[Opening Provided records section]
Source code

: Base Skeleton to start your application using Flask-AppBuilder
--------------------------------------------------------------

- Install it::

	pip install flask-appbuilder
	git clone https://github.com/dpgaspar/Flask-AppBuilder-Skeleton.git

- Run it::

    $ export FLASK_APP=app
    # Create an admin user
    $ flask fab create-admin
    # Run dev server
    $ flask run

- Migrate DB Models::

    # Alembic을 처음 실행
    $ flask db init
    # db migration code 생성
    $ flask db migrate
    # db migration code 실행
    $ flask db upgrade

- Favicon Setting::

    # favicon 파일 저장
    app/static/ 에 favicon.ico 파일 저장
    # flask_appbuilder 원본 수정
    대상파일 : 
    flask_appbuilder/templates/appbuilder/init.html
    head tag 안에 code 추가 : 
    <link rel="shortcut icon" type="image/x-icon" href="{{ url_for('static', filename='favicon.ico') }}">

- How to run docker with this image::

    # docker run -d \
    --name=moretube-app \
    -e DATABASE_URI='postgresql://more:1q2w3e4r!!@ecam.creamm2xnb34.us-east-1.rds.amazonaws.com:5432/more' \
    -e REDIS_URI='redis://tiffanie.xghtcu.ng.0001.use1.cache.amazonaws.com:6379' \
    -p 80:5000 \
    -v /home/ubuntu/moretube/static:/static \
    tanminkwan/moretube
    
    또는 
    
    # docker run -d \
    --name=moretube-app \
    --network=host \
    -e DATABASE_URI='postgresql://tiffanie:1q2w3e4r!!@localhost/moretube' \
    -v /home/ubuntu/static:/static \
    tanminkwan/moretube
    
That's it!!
[Closing Provided records section]
Look above for the line containing "flask fab create-admin". Output from there through the line containing "# favicon 파일 저장", exactly and inclusively.

• **Exercise answer**:
    $ flask fab create-admin
    # Run dev server
    $ flask run

- Migrate DB Models::

    # Alembic을 처음 실행
    $ flask db init
    # db migration code 생성
    $ flask db migrate
    # db migration code 실행
    $ flask db upgrade

- Favicon Setting::

    # favicon 파일 저장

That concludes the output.